Microsoft Corp. said it is cutting a "significant number" of foreign workers as part of the layoff of 1,400 employees last week, a number that is due to reach 5,000 over the next 18 months.

The company isn't detailing how many of the workers losing their jobs are in the U.S. on a visa, however.

Microsoft has been urged by Sen. Charles Grassley (R-Iowa), a leading critic of the H-1B program, to protect the jobs of U.S. workers over foreign workers. In a letter last week to Microsoft CEO Steve Ballmer, Grassley demanded that U.S. workers get priority in keeping their jobs.

But there is nothing in the law that requires a company to cut the jobs of H-1B workers before U.S. workers, said experts. David Kussin, an immigration attorney at Pillsbury Winthrop Shaw Pittman LLP, said, "In fact, the law is very well designed to say that you have to treat H-1Bs the same as U.S. citizens in all regards."

Grassley appears to acknowledge that fact in his letter to Ballmer, arguing that the company has a "moral obligation" to protect U.S. workers. He did not write of a legal obligation.

Microsoft will not disclose the number of H-1B workers on its payroll, and it is hard to get a complete picture on any company's visa use from the U.S. Citizenship and Immigration Services, but Microsoft is considered a leading H-1B employer.

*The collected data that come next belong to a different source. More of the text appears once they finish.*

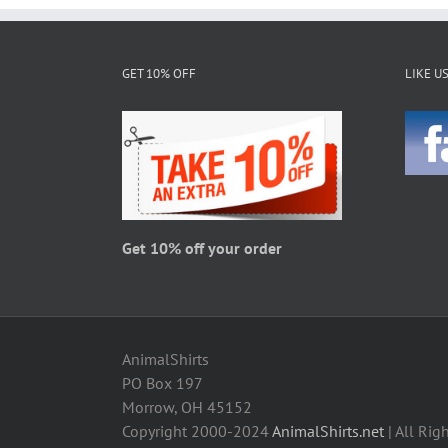
GET 10% OFF
LIKE U
Get 10% off your order
AnimalShirts
PO Box 197
Morrow, OH 45152
Copyright 2000-2024
AnimalShirts.net
| All Rig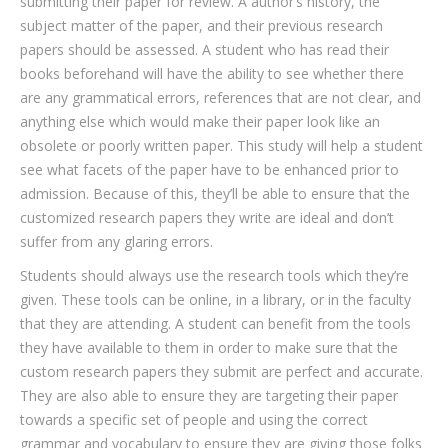
submitting their paper for review. A author’s history, the
subject matter of the paper, and their previous research
papers should be assessed. A student who has read their
books beforehand will have the ability to see whether there
are any grammatical errors, references that are not clear, and
anything else which would make their paper look like an
obsolete or poorly written paper. This study will help a student
see what facets of the paper have to be enhanced prior to
admission. Because of this, they’ll be able to ensure that the
customized research papers they write are ideal and don’t
suffer from any glaring errors.
Students should always use the research tools which they’re
given. These tools can be online, in a library, or in the faculty
that they are attending. A student can benefit from the tools
they have available to them in order to make sure that the
custom research papers they submit are perfect and accurate.
They are also able to ensure they are targeting their paper
towards a specific set of people and using the correct
grammar and vocabulary to ensure they are giving those folks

From available department data, in two years alone -- 2006 and 2007 -- it received approval for nearly 2,300 visas. In previous years, Microsoft has hired foreign workers under the H-1B program, which has been used heavily by technology companies since the 1990s.

The Washington Alliance of Technology Workers, or WashTech, a labor group in Seattle, said it is trying to determine how many foreign workers are being affected by the layoffs. "I know this is a secret they will try very hard to keep," said Priyanka Joshi, a spokeswoman for WashTech.

Citing an Indian press report that says Microsoft is not laying off employees at its India operations, Joshi said the move to lay off workers in the U.S. and not overseas "is completely unfair." A Microsoft representative could not be reached immediately to confirm those accounts.

Microsoft spokesman Lou Gellos said in a statement that the jobs cuts were "based on a detailed assessment of our current and future business opportunities."

"The initial reductions we announced affect employees in a number of business units, and a significant number of the affected employees are foreign citizens working in this country on a visa," Gellos said in the statement.